Kolejna duża umowa. Ponad 1200 wozów dla polskiej armii
25 września w Zakładach Rosomak S.A. w Siemianowicach Śląskich doszło do podpisania umowy ramowej na dostawę 1266 pojazdów Legwan 4x4 dla Wojska Polskiego.
Podczas podpisania umowy w Zakładach Rosomak S.A. obecni byli: szef Agencji Uzbrojenia gen. bryg. Artur Kuptel, Prezes Zarząd Rosomak S.A. Cezary Dominiak oraz minister obrony narodowej Władysław Kosiniak-Kamysz.
1266 wozów dla polskiej armii
Umową objęte zostały różne warianty tych pojazdów, w tym lekkie pojazdy rozpoznawcze, samochody ciężarowo-osobowe wysokiej mobilności i mobile warsztaty techniczne, ale także niezbędne pakiety logistyczne i szkoleniowe. Przewidywane dostawy mają zakończyć się do 2035 r.
- Kolejny dzień, kolejna umowa z polskim przemysłem zbrojeniowym. (…) Wybieramy to, co jest najlepsze" - powiedział podczas konferencji prasowej Władysław Kosiniak-Kamysz dodając, że "będzie również umowa wykonawcza".
Ile plastiku mamy w ciele? Odpowiedź zaskakuje
Populacja Legwanów w polskiej armii wzrośnie
Największą część z puli 1266 pojazdów objętych nową umową mają stanowić lekkie pojazdy rozpoznawcze.
Chodzi o wozy na bazie platformy KIA LTV (Kia Light Tactical Vehicle), jakie są już w naszym kraju znane - pewna liczba została dostarczona do armii oraz Straży Granicznej na mocy kontraktu z sierpnia 2023 r.
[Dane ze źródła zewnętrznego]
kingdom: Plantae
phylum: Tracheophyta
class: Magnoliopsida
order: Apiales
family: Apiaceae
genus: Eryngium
Przewiduje on dostawy łącznie 400 egzemplarzy takich wozów, które, jak podkreślił Władysław Kosiniak-Kamysz, dobrze się sprawdzają.
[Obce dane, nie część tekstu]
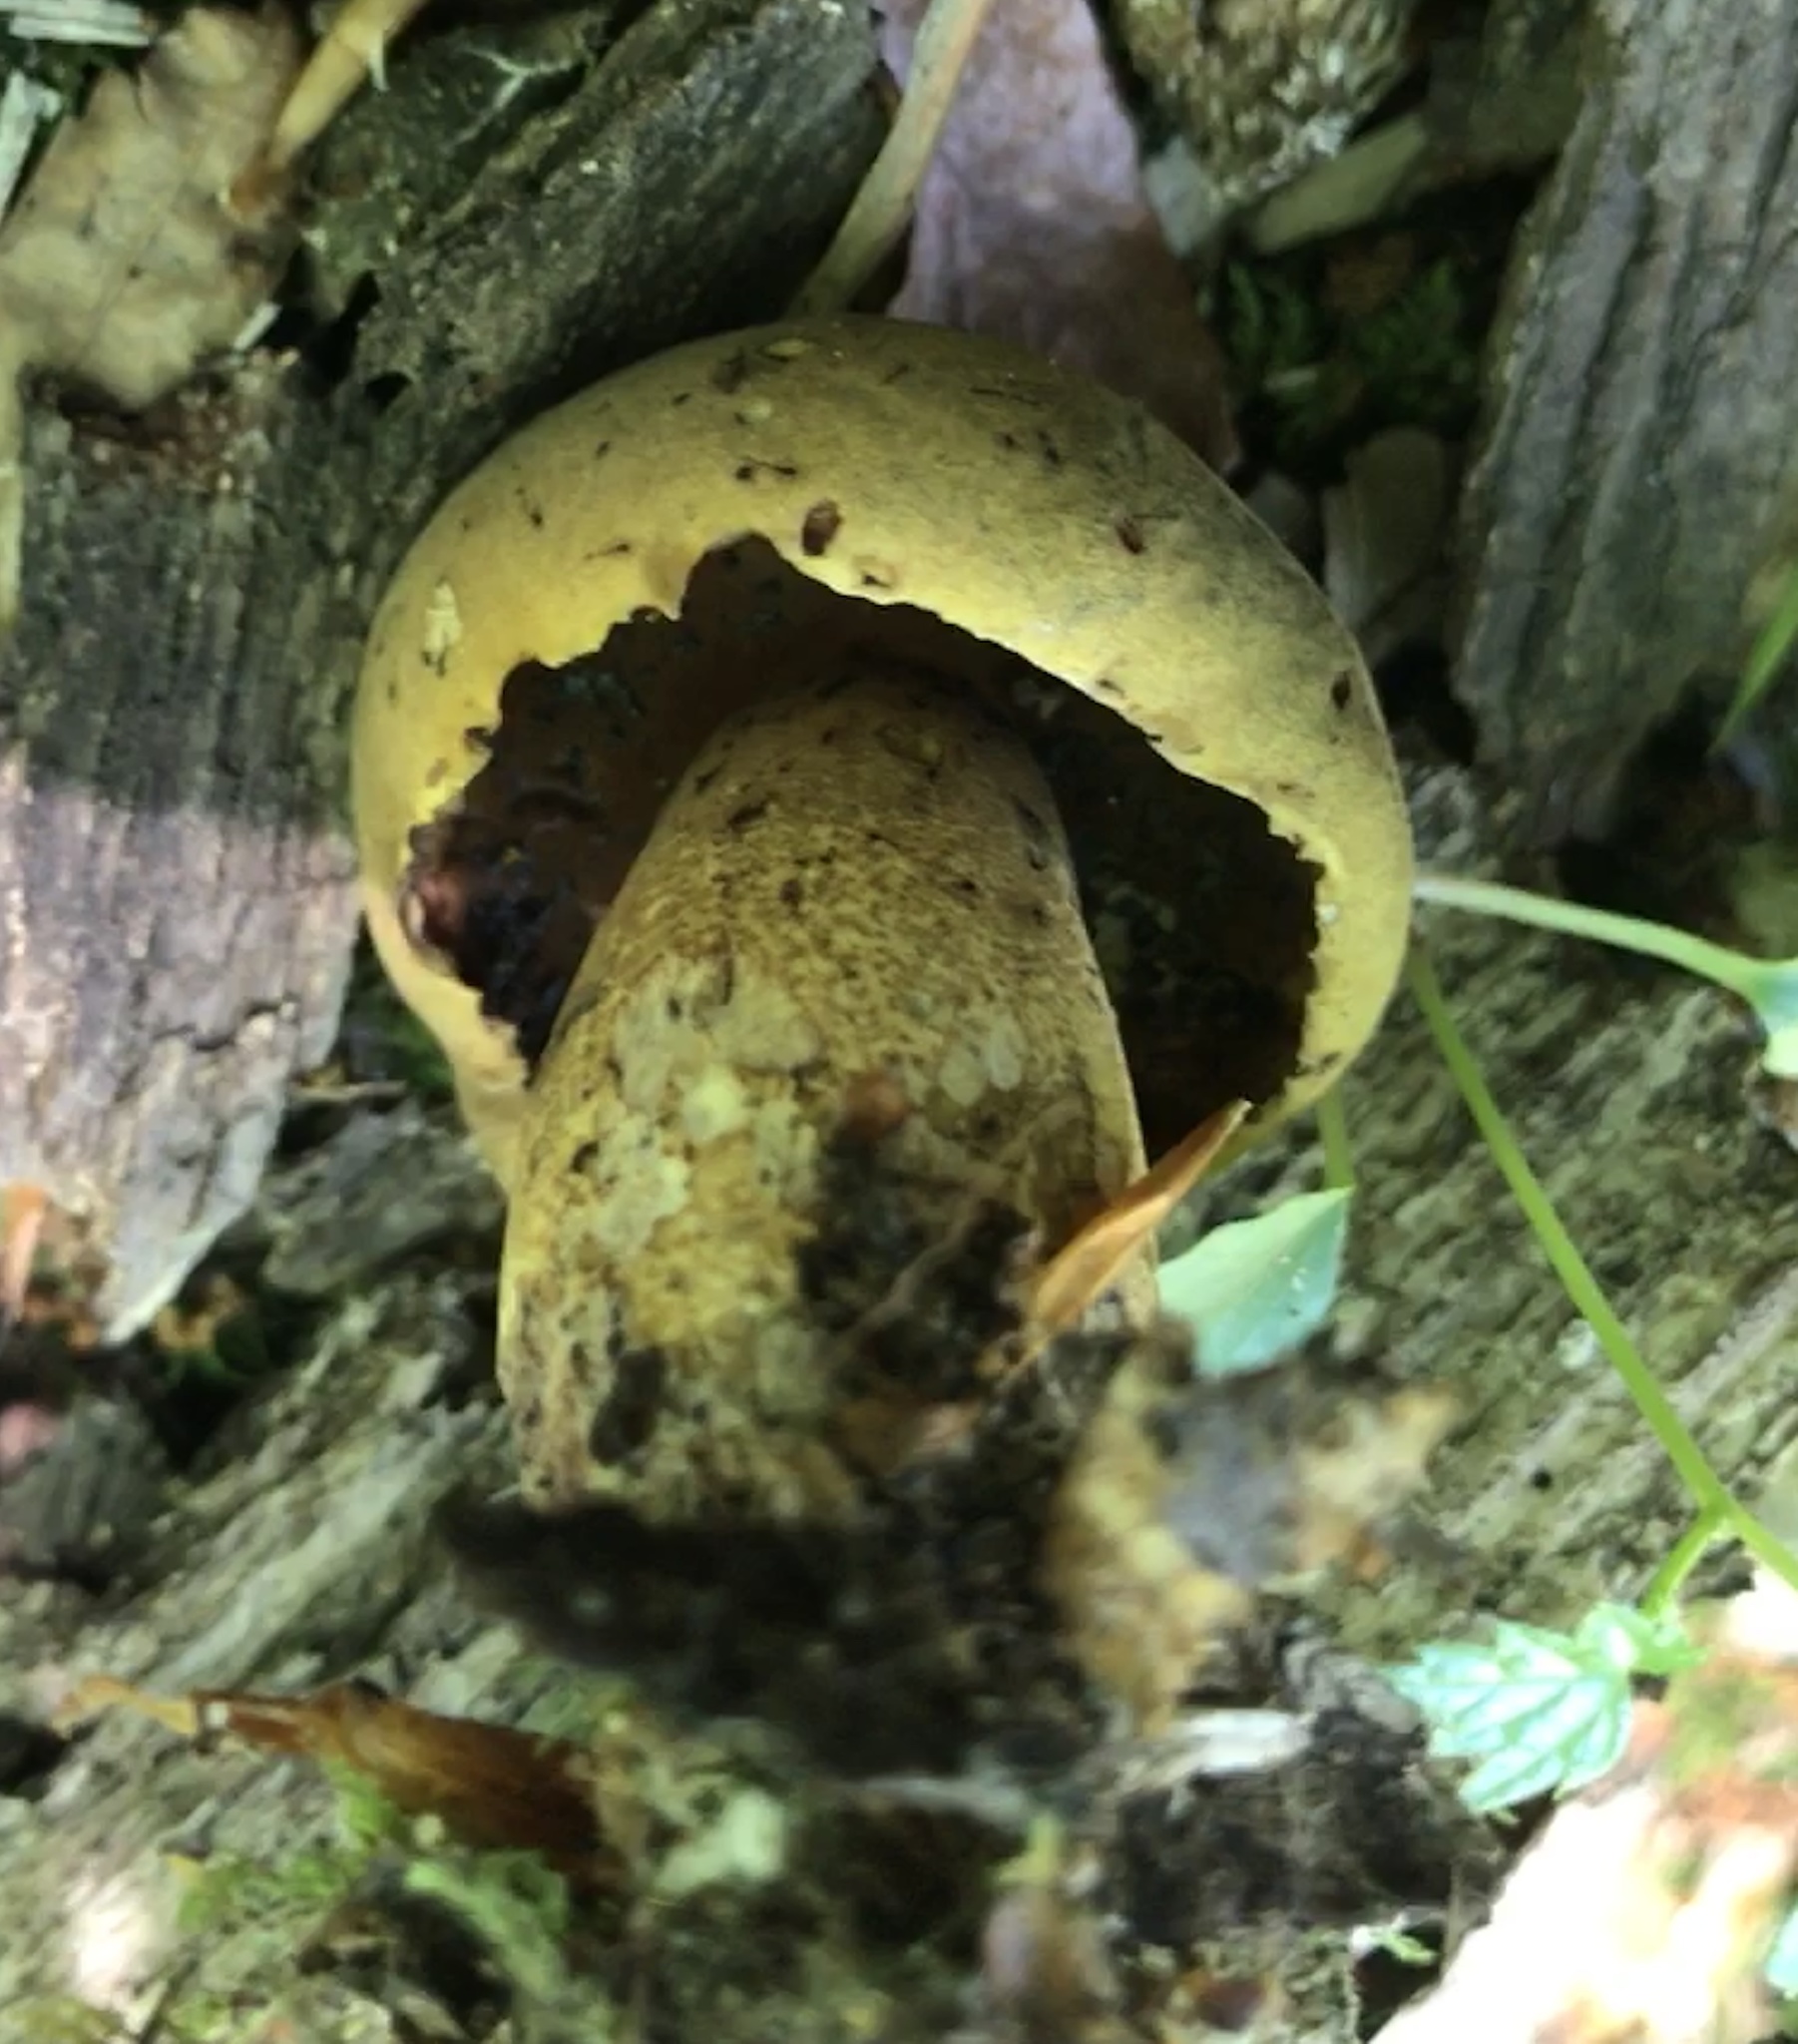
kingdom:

Legwany w tym wariancie to wozy wyposażane w silniki o mocy 225 KM, a także 8-biegowe skrzynie biegów oraz napęd 4x4 i system niezależnego zawieszenia na obydwu osiach. Taka konfiguracja ma zapewniać odpowiednią mobilność - możliwość działania w trudnym terenie, a także wysoką prędkość maksymalną (nawet 130 km/h) na utwardzonych drogach. Ich uzbrojenie to obrotnica na dachu wyposażona w karabin maszynowy kal. 7,62 mm, karabin maszynowy kal. 12,6 mm bądź granatnik kal. 40 mm.